Le monde académique coréen s’est intéressé au concept de métavers à la fin des années 2000, peu après l’invention de ce terme aux Etats-Unis, le définissant autour de quatre grands axes  : la convergence (convergence entre monde réel et virtuel, convergence entre secteurs d’innovation) ; l’immersion, pouvant notamment passer par un casque de réalité virtuelle ; le jumeau virtuel, qui peut être une personne (avatar) ou la réplique d’un objet ou d’une installation (ex. voiture, usine) et le développement de nouvelles formes de monétisation des contenus, impliquant notamment les utilisateurs eux-mêmes. La Corée maintient néanmoins un flou volontaire autour de la notion de métavers, afin de laisser le secteur privé s’emparer du concept.

La qualité de ses infrastructures, le dynamisme de son écosystème et le comportement de ses consommateurs font de la Corée un terrain fertile pour le développement du métavers. Avec le taux de couverture 5G le plus élevé au monde (93 %), l’infrastructure de télécommunications coréenne est en mesure de supporter le débit nécessaire pour permettre l’interface entre le monde réel et ces mondes virtuels. La Corée dispose en outre d’un écosystème dynamique, composé de leaders mondiaux dans des secteurs associés au métavers, comme l’électronique (Samsung, LG), les plateformes numériques (Kakao, Naver) qui résistent de façon remarquée aux acteurs américains, ou encore les entreprises de jeux vidéo. Enfin, le consommateur coréen, réputé pour être hyperconnecté, technophile et adoptant rapidement les nouveaux usages et tendances, se distingue par une très forte propension à acheter en ligne, y compris dans les secteurs traditionnellement peu ouverts à ce type de canal, comme les produits de luxe. Il en va de même s’agissant de la consommation de produits culturels, avec par exemple l’organisation de concerts de K-pop dans le métavers, les artistes intervenant par le biais d’avatars.

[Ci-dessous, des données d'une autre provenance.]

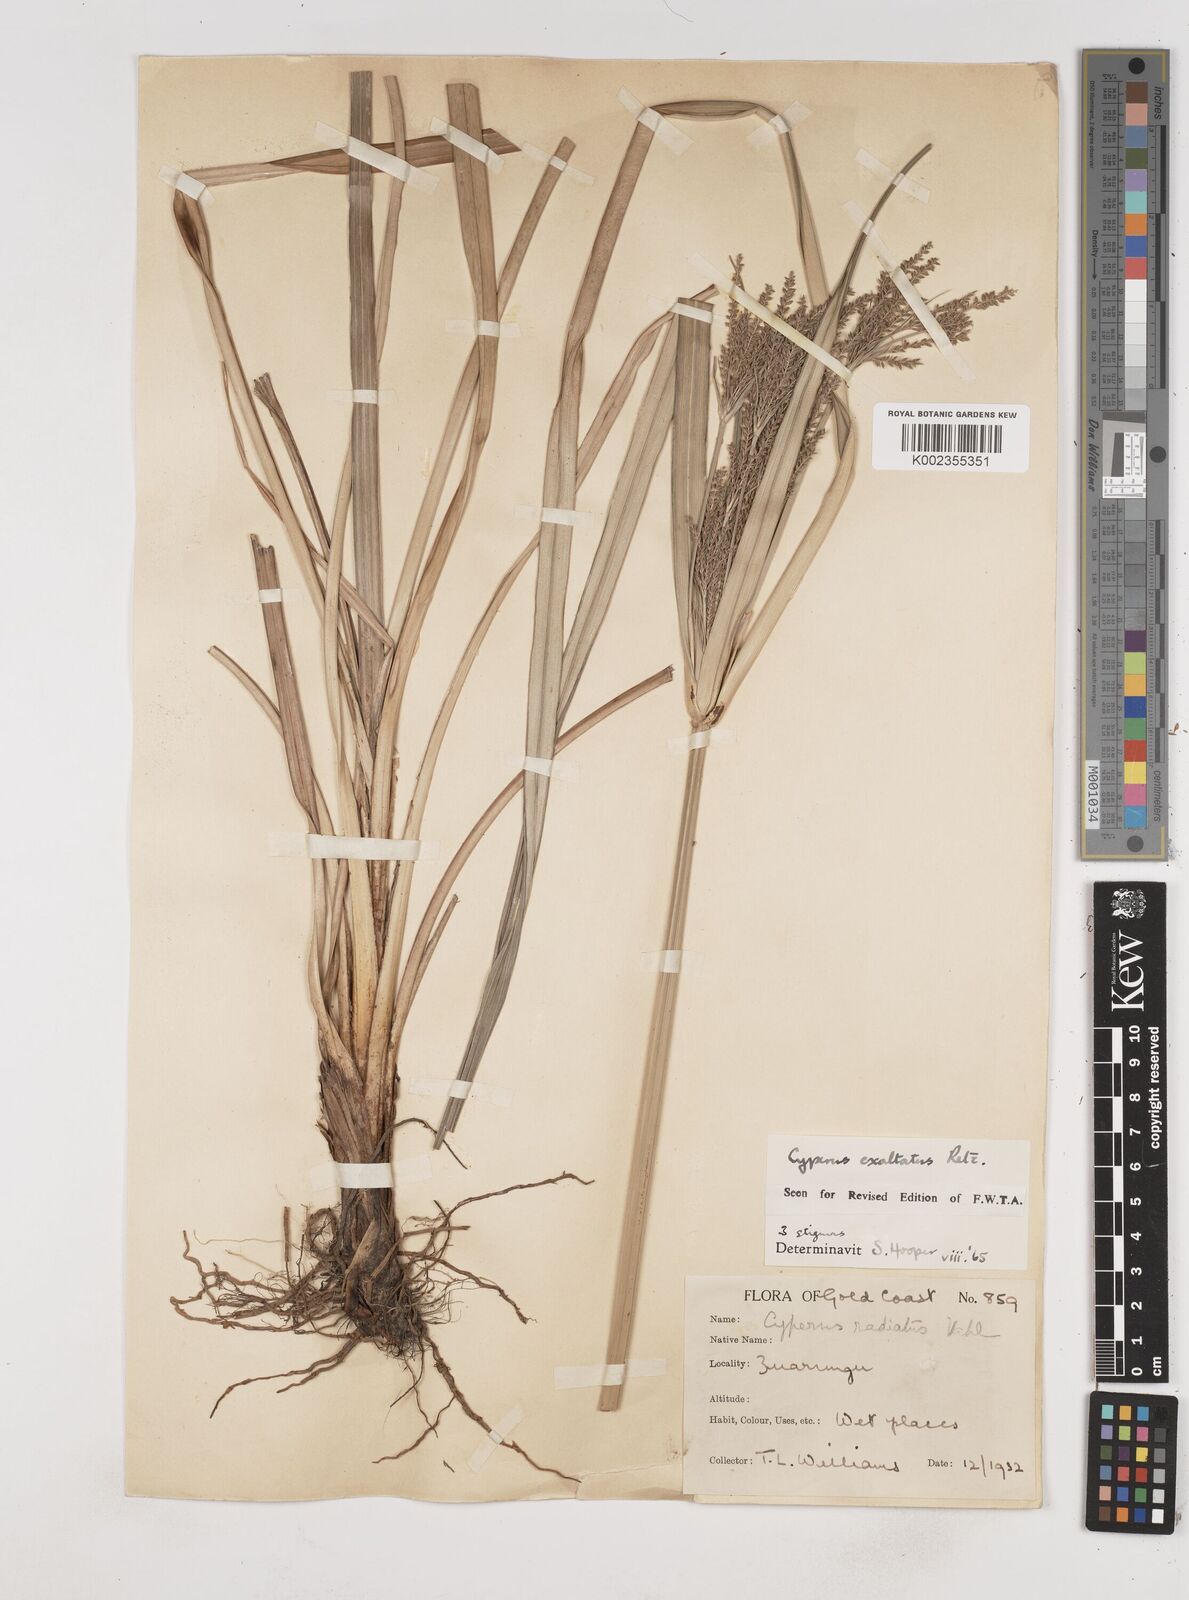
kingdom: Plantae
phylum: Tracheophyta
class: Liliopsida
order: Poales
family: Cyperaceae
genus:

Les groupes coréens abordent le potentiel du métavers sous des angles différents et complémentaires. Il y a tout d’abord les entreprises ayant lancé leur propre plateforme métavers, comme Naver avec Zepeto (200 millions d’utilisateurs dont 95 % à l’étranger), SK Telecom avec Ifland (lancement prochain dans 80 pays) mais aussi les grands studios coréens de jeux vidéo qui développent de nouvelles plateformes permettant au joueur de monétiser son activité. Il y a ensuite les entreprises misant sur le métavers comme un vecteur supplémentaire de vente, en proposant aux utilisateurs des expériences virtuelles immersives les amenant in fine vers l’achat de leurs produits, comme Samsung, Lotte et Hyundai qui ont lancé leur boutique dans le métavers. Il y a enfin les entreprises souhaitant se positionner sur des briques technologiques sous-jacentes au métavers, que ce soit au niveau hardware (Hyundai avec ses projets de robots pilotés à distance via des usines virtuelles, Samsung avec le lancement prochain d’un nouvel appareil d’immersion) ou software, comme Kakao qui souhaite se positionner spécifiquement sur les technologies blockchain et NFT appliquées au métavers.

Les pouvoirs publics coréens semblent s’orienter vers une régulation a minima du métavers, laissant le soin aux acteurs privés de s’autoréguler. La majorité et l’opposition parlementaires ont en effet déposé respectivement deux propositions de loi en faveur du développement du métavers en décembre 2021 et janvier 2022, les deux textes s’accordant sur le fait de laisser principalement la main aux acteurs du marché. Ceci n’empêche pas les pouvoirs publics coréens et les entreprises d’anticiper un certain nombre de problématiques. Sur le plan économique, on peut citer les équilibres de modèles économiques entre vente d’objets réels et virtuels et la remise en cause de certains intermédiaires de ventes. Se pose également l’enjeu de préservation de conditions équitables de concurrence, lié notamment à la question de l’interopérabilité des métavers, ou encore celui de l’encadrement juridique des NFT, ces actifs étant à ce stade prohibés en Corée dans les jeux vidéo. On peut également anticiper que certains débats seront ravivés par le métavers en Corée, comme celui sur le traitement et le stockage des données, ou encore sur le risque de subordination de certains services (médecine, service administratifs, éducation) à des plateformes privées.